Sunday, January 27, 2008

Requiescat in pace

Less than a week after Noel returned to us, he's off again -- and this time on a somber errand. His stepfather's father died last night after a short hospitalization. The memorial service is Wednesday in Nashville.

Alexander McDowell Smith, a retired stockbroker and an avid follower of the markets, was gracious enough to welcome me and our children into his extended family. He and his wife had no biological grandchildren, and so they embraced the children of their son's wife. They were generous always. I'm glad I got to know them in the years before illness began to claim their vitality.

Archer's middle name is Alexander, after Noel's stepfather, Alexander McDowell Smith, Jr. -- and therefore after his stepgrandfather as well. We were proud to carry on that name for them. This is a picture of the three generations of Alexanders, taken at Christmastime 2001. We'll miss you, Pops.

Sunday, July 22, 2007

The street where I live

Part I: Growing Up

I don't remember the first house I lived in. My folks refer to it as the "Lakeshore House," somewhere in the Lakeshore Estates development in an unincorporated part of Hamilton County, Tennessee. It was the first place my parents lived after they were married. Even photos of this house's interiors or exteriors don't bring back any memories for me, although I'm sure my brother, three and a half years old than I, remembers it. This picture is my father's birthday in 1966 -- I'm about eight months old. That's my paternal grandmother's famous homemade caramel icing on a yellow layer cake. We moved out of this house when I was two or three years old.

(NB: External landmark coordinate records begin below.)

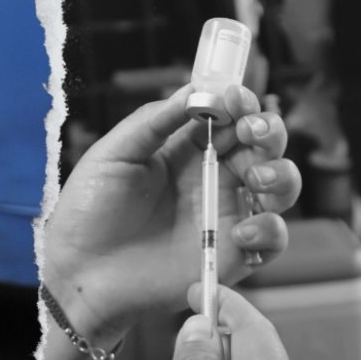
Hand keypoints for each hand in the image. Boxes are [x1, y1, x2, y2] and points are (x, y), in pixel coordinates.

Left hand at [44, 84, 299, 342]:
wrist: (80, 271)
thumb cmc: (88, 211)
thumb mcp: (113, 155)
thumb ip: (154, 121)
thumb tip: (196, 89)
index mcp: (185, 151)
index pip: (228, 117)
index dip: (239, 103)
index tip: (233, 96)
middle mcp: (212, 178)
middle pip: (263, 146)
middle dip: (268, 131)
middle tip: (251, 131)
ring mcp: (225, 215)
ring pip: (281, 187)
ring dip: (281, 174)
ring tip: (257, 178)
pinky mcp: (232, 254)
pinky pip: (272, 238)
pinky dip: (268, 229)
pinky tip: (240, 230)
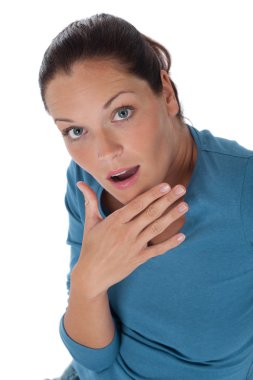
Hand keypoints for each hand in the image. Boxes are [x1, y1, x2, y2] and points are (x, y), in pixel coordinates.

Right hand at [71, 182, 187, 297]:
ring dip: (172, 216)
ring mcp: (134, 246)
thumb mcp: (90, 222)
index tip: (165, 185)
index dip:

What I'll always think of as my childhood home is this stucco Tudor on Glendon Drive in the Brainerd neighborhood. That's my older brother in the Tennessee Vols sweatshirt, riding his sweet banana-seat, high-handlebar bike on our quiet street, sometime around 1970. You can see the fake half-timbering that needed to be repainted by a friendly guy named Roy every five years or so. There was a full finished basement, four bedrooms and two full baths on the second floor, and an entirely inadequate kitchen from back in the day when homebuilders and homemakers thought it was more important to have a huge formal living room than a functional place to make jello molds. My favorite room in the house was the massive cube stuck on the back -- two car garage below, den/TV room above, complete with a flat concrete roof that comprised the view from my bedroom window.

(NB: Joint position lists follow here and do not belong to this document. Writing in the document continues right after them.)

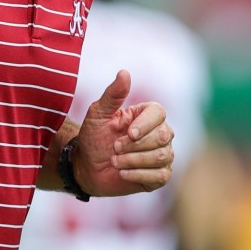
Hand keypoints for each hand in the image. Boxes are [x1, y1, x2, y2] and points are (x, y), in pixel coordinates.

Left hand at [74, 69, 173, 196]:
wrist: (87, 166)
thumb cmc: (93, 137)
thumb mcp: (98, 114)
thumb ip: (113, 94)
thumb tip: (124, 72)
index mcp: (147, 115)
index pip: (159, 113)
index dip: (145, 124)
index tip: (129, 133)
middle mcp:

When I was fourteen years old, we built a house on a clearing atop a hill on our farm property, twenty miles away in the miniscule crossroad town of Apison. Here's how it looked in one of the snowstorms that periodically prevented us from making our way down the steep blacktop that connected us to McGhee Road. Separate garage doors for each car -- that must have been our dream. You can just make out the basketball goal we put up on the slight upslant of the driveway, the area where cars backing out of the garage were supposed to make a Y turn. This picture must have been taken in 1979 , because we hadn't yet built the tennis court that took up the entire foreground, surrounded by chain link fence. It was a 45 minute commute to high school, carpooling with my dad whose office was just across the river downtown. Once the nest was empty, while I was in graduate school at Georgia, my parents pulled up stakes and moved to St. Simons Island, Georgia. It's hard for me to imagine other people living in this house, which we designed and built, on this land that I visited every weekend with my dad to tend to the dwarf fruit trees we planted and the dozen or so head of cattle we raised. But the nature of houses is that they change hands, and the current owners, whoever they are, would probably find it just as odd that anyone else might feel proprietary about it.